But concrete beams are deteriorating and the load-carrying capacity has been reduced.

“There’s not a whole lot of life left in it,” Tunison said, adding the deteriorated concrete was not repairable.

As many as 10,000 cars a day crossed it, although counts had dropped recently, according to the county engineer’s office.

Signs would urge truckers to take alternative routes, but the new design would enable tractor-trailers to make a turn on the west side without damaging the bridge or their vehicles, Tunison said.

The new bridge would cross the river north of the current one, further away from the factory redevelopment.

“We’re going to go over the bike trail,” Tunison said.

By staying out of the river bed, the county expects to avoid a need for review by the U.S. Corps of Engineers and environmental mitigation measures, he added.

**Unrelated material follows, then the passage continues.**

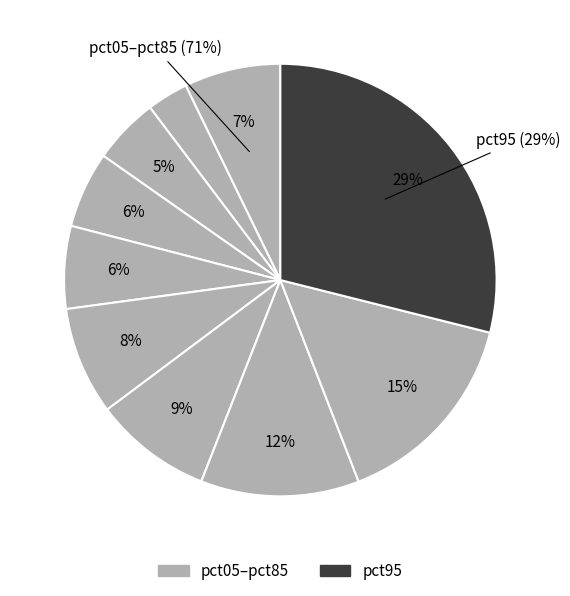

To the nearest percent, what portion does pct35 represent?

6%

The $9.5 million replacement was selected from three options offered to a community group earlier this year, over a $3.5 million rehabilitation and closing of the bridge, Tunison said.

The county would have been expected to contribute $600,000 to the rehabilitation, as opposed to $4.5 million for the new bridge. But a new bridge will last “much longer,” Tunison said.

RELATED: $44 million in road, bridge projects in Warren County in 2017

“We’ll come up with the money,” he said.

Tunison indicated his office would get started on designing the bridge. He still needs the commissioners to approve a resolution of necessity supporting the project.